(Records from a data collection)
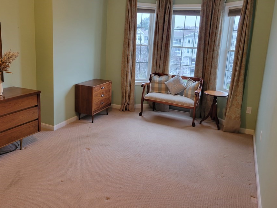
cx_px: 125
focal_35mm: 31
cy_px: 85
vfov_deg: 45.2
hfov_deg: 58.2
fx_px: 248
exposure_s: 1/40
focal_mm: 5.4
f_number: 1.8
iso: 160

YOUR TASK
Print verbatim every line above, apart from the pictures.

WORKED SOLUTION
cx_px: 125
focal_35mm: 31
cy_px: 85
vfov_deg: 45.2
hfov_deg: 58.2
fx_px: 248
exposure_s: 1/40
focal_mm: 5.4
f_number: 1.8
iso: 160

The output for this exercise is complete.